Neue KÄRNTNER TAGESZEITUNG - Kommentar: Ärger für Jung und Alt (von Manfred Posch)

Ausgabe 5. März 2006

Klagenfurt (OTS) - Kurz nach Inkrafttreten der Rechtschreibreform soll vieles wieder ganz anders werden; eine Reform der Reform (Re-Reform) greift um sich. Darüber mögen zwar die Hühner lachen. Die Verlage tun es sicher nicht, hat denen doch schon die erste Reform Millionen gekostet. Und völlig Recht (vormals recht, bald wieder/auch recht) hat Susanne Jerusalem, Wiener Schulsprecherin der Grünen, wenn sie meint: "Die Schüler sind erbarmungslosen Bürokraten ausgeliefert!" KTZ-Zusatz: Lehrer nicht minder!

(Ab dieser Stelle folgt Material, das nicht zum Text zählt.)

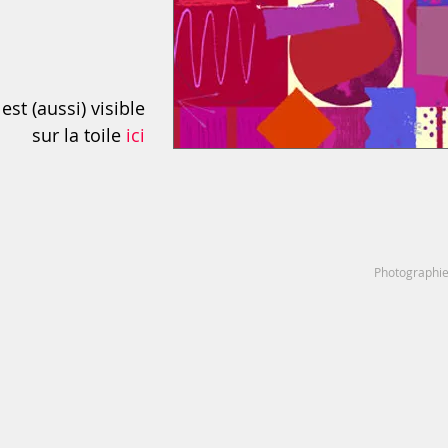
est (aussi) visible
sur la toile
ici
Photographies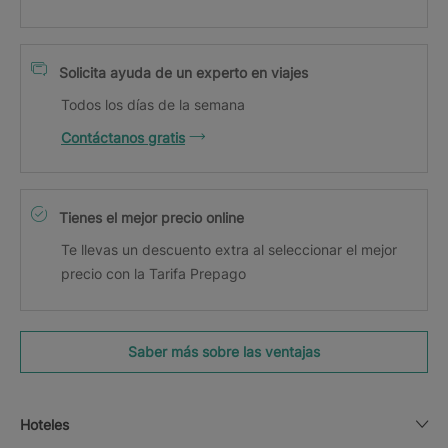
Solicita ayuda de un experto en viajes
Todos los días de la semana
Contáctanos gratis
Tienes el mejor precio online
Te llevas un descuento extra al seleccionar el mejor
precio con la Tarifa Prepago
Saber más sobre las ventajas
Hoteles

Sportler sind irritiert, weil sich die gelbe Karte in eine Gelbe verwandelt. Grund genug, in Jubel auszubrechen, hat indes eine Milliarde Katholiken: Der Heilige Vater bleibt groß - eindrucksvolles Beispiel für langen, durch Jahrtausende wehenden Kirchenatem. Zurück zum Start geht´s mit den nachfolgend angeführten Rechtschreibbrocken - man beachte die Reihenfolge alt, neu, ganz neu: das Schwarze Brett, das schwarze Brett, das Schwarze Brett; angst und bange, Angst und Bange, angst und bange; eislaufen, Eis laufen, eislaufen, leid tun, Leid tun/leidtun, leidtun; näherkommen, näher kommen, näherkommen. Der "Kurier" bringt das/den Schlamassel auf den Punkt, indem er schreibt: "Die deutschen Kultusminister beschlossen bei einem Runden Tisch, der kurzfristig eigentlich ein runder Tisch war, um künftig wieder ein Runder Tisch zu sein, dass die Rechtschreibreform reformiert wird."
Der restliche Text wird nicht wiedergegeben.